2007年2月議会 3月12日 石坂千穂
2007年度長野県一般会計予算案の反対討論

私は、2007年度長野県一般会計当初予算案に限って反対の討論を行ないます。

 村井知事が編成した初めての当初予算案は、予算総額8462億円、前年比で6年ぶりに増額となり、212億円、2.6%の増です。
 歳出のなかで、日本共産党県議団も繰りかえし要望してきた災害対策、医師確保対策や助産師の活用、障害者自立支援法による激変緩和、宅老所、特養ホームの充実、浅川と千曲川合流点の排水機場の能力アップ、排水ポンプ車整備、間伐予算の増額などが実現したことは大いに歓迎するものです。
 歳入の特徴は、県税収入が2601億円、前年比461億円の増で9年ぶりに構成比30.7%でトップになりましたが、先ほど林議員も述べたように地方譲与税が365億円の減、地方交付税が2193億円で構成比25.9%、前年比68億円の減となり、県税収入は増えたのに、一般財源全体は約61億円の減となっています。

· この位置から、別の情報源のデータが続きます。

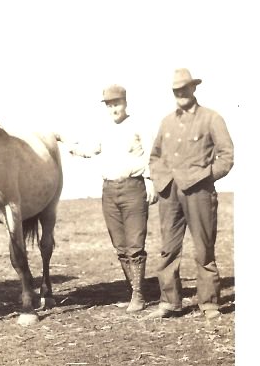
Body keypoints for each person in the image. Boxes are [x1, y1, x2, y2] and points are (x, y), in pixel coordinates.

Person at [148, 68, 234, 320]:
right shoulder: (166, 122)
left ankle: (208, 303)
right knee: (168, 249)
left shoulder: (211, 118)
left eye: (184, 88)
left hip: (199, 193)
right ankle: (169, 302)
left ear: (194, 89)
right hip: (169, 193)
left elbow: (226, 156)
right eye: (176, 90)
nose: (180, 93)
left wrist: (205, 177)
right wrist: (161, 178)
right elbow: (155, 156)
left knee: (203, 249)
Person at [69, 84, 157, 312]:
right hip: (109, 191)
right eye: (109, 105)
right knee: (120, 246)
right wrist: (68, 145)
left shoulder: (138, 125)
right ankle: (132, 291)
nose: (113, 109)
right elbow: (91, 150)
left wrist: (150, 181)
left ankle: (138, 295)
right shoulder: (104, 129)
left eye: (116, 104)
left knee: (135, 244)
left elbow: (151, 155)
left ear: (125, 103)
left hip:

ちなみに県税増収分461億円のうち、所得税などの税源移譲分が290億円ですが、定率減税廃止や高齢者の非課税措置撤廃による市県民税の増税など県民の税負担が増えていることを見ておかなければなりません。
 一般財源の減額を補って積極予算を組む財源となっているのが、県債と国庫支出金ですが、そのうち、新年度から行政改革推進債を5年間で500億円、初年度は100億円導入することとなりました。「予算は政治の顔」と言われますが、この行政改革推進債を「活用」することで、長野県の予算の性格は大きく変わらざるを得なくなることが予想され、日本共産党県議団が新年度予算案に反対する最大の理由はここにあります。
 行政改革推進債は、総務省の「新地方行革指針」に基づいた行政改革――長野県の場合は、事務事業の見直し、外郭団体の見直しや、職員給与の総額削減、職員定数を組織再編や県立病院、社会福祉施設、試験研究機関などの独立行政法人化や民営化、学校統廃合などで約1550人減らすことを交換条件として国から借りるものです。

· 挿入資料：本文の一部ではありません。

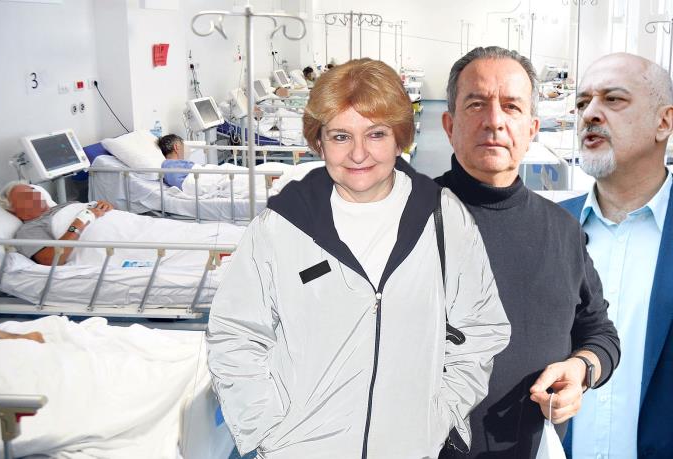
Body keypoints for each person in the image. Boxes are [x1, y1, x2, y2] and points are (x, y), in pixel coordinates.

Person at [206, 58, 510, 458]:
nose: (359, 153)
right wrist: (267, 430)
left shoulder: (441, 218)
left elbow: (481, 327)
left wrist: (440, 416)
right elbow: (234, 334)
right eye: (340, 136)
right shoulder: (281, 228)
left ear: (400, 139)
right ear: (319, 142)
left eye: (376, 134)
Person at [434, 46, 620, 458]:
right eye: (476, 104)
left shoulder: (564, 231)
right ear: (449, 124)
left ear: (532, 128)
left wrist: (582, 370)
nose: (494, 120)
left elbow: (599, 332)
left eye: (511, 106)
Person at [561, 53, 673, 458]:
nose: (590, 114)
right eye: (582, 103)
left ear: (664, 122)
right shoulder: (550, 229)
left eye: (613, 99)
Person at [0, 182, 113, 265]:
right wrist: (79, 223)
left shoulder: (65, 205)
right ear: (13, 210)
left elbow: (99, 214)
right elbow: (51, 260)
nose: (32, 194)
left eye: (32, 190)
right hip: (109, 247)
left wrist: (105, 206)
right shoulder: (29, 230)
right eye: (23, 195)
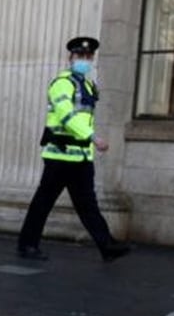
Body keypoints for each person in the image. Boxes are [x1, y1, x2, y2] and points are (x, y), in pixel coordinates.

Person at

 県民サービスの大きな後退につながりかねない危険性をもっています。しかも、行革推進債は社会資本整備、公共事業にしか使うことができず、地方交付税の基準財政需要額に参入されると言う措置も無いため、全額行政改革での節約で返済するしかありません。借金に頼り、治水効果の薄い、安全性の保障も無い浅川の穴あきダム建設はじめ、大型公共事業の費用を将来にわたって確保する一方で、受益者負担と言う名の県民負担を強めていくのでは、いったい、何のための県政でしょうか。新年度高校授業料や県立病院の分娩費はじめ5議案の値上げが予定されていますが、私たちは賛成できません。

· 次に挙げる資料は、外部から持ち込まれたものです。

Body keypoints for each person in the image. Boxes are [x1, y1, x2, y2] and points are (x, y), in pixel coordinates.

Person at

 知事は、県債残高を増やさない範囲での活用と言いますが、だとすれば、予算総額に占める公共事業費の比率が、県として当然果たさなければならない公的なサービスの後退と反比例して増えていくことにもなりかねず、毛利議員が代表質問で「毒薬」と表現した危険な方向に、県政を進めていくこととなります。まさに、国が押しつけてきた、「改革」の名による改革の後戻りではないでしょうか。全国の総額3000億円の行革推進債の枠に対し、18年度「活用」しなかった都府県が14あることもふまえ、行革推進債および、同じく団塊世代の大量退職に対処するためとは言え、将来の人件費削減を条件とする退職手当債の活用にも、改めて慎重な対応を求めます。
 以上申し上げまして、反対の討論といたします。